Figure 2: A comparison of phase combination methods. VRC, Roemer and ASPIRE phase combination methods all yielded excellent phase-matching throughout the brain. The ASPIRE combination shows close to zero non-ΔB0-related phase content in GE, but in EPI some difference to HiP due to in-vivo phase instability. Values are higher for Roemer and VRC (for both GE and EPI); up to π differences from the HiP, significantly influencing estimated susceptibility values (far right).

Figure 3: a) A comparison of the performance of Nyquist ghost correction approaches. The global approach led to very low phase-matching quality and the presence of open-ended fringe lines (see arrows). A high combination quality over the entire brain was reached with the local approach. b) An illustration of the effect of using different frequencies for ASPIRE prescan and EPI measurements. Even a small frequency difference, which arose due to an automatic frequency adjustment, causes additional phase evolution and overestimation of susceptibility values.


Figure 4: Histograms and images of differences between a GE fieldmap, calculated from echoes TE = {28,35} ms and fieldmaps calculated either from 2 GE echoes or from 2 EPI runs with different TEs. Mean EPI fieldmaps differed from GE fieldmaps of similar echo-time more than GE fieldmaps from different echoes. In vivo EPI fieldmaps showed large variation over time depicted by 5 single-volume fieldmap difference images, and also by the jumps between slices, which were acquired interleaved. There was also a trend of increasing differences of both GE and EPI fieldmaps with increasing TE in phantom and in vivo.

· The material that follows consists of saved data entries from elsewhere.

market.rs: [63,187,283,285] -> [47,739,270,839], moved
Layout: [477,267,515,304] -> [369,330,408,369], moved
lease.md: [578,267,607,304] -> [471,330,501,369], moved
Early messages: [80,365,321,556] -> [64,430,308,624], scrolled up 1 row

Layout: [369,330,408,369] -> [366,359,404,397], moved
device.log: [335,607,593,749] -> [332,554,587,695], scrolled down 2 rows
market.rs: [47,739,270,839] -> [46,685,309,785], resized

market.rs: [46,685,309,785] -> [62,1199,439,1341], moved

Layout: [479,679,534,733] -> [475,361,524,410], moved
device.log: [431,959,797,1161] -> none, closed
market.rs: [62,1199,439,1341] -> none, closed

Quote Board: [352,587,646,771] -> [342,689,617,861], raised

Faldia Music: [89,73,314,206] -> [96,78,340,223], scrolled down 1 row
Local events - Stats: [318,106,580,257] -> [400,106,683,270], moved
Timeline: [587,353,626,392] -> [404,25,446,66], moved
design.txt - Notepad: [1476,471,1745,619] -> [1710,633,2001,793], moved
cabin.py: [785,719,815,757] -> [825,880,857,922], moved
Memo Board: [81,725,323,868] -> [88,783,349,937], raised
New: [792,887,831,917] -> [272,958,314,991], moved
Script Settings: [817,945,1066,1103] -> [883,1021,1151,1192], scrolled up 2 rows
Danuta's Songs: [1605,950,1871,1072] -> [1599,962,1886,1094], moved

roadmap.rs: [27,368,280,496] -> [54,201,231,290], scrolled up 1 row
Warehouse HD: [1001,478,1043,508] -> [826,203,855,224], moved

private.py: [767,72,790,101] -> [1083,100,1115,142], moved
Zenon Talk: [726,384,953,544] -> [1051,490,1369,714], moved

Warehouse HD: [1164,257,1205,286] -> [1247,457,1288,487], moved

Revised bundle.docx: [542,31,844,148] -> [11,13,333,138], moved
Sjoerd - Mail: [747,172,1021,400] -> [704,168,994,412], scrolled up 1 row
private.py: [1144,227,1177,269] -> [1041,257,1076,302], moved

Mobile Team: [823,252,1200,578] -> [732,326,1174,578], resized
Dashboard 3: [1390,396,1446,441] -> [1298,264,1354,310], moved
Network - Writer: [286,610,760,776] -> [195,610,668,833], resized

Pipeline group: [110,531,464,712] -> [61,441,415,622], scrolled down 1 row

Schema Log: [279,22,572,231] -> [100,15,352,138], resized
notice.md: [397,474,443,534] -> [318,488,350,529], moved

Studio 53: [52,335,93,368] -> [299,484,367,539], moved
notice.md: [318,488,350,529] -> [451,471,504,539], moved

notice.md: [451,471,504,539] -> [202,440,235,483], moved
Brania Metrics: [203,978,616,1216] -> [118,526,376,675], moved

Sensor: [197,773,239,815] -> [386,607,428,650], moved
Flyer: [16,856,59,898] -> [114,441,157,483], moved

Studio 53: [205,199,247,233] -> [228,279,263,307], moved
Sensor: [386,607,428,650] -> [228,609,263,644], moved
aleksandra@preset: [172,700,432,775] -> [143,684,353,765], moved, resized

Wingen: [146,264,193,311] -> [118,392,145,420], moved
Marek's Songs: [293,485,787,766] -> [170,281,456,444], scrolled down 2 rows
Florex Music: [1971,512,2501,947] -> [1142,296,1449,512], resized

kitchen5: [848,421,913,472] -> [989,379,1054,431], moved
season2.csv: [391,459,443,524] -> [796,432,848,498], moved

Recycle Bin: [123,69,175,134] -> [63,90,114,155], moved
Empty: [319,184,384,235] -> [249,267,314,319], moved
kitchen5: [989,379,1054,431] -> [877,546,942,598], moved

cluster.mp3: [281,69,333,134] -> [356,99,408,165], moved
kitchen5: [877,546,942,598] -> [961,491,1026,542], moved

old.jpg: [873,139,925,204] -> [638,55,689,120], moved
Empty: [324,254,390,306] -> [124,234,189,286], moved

Figure 5: The influence of correction for local TE variation in EPI on the differences between EPI and GE fieldmaps illustrated for EPI data acquired with both posterior-anterior and anterior-posterior phase-encoding direction. There is substantial variation in local TE (+/- 25% of nominal value), but correcting fieldmaps for this does not reduce the differences between GE and EPI fieldmaps, that are mainly present in the frontal areas and areas close to ventricles.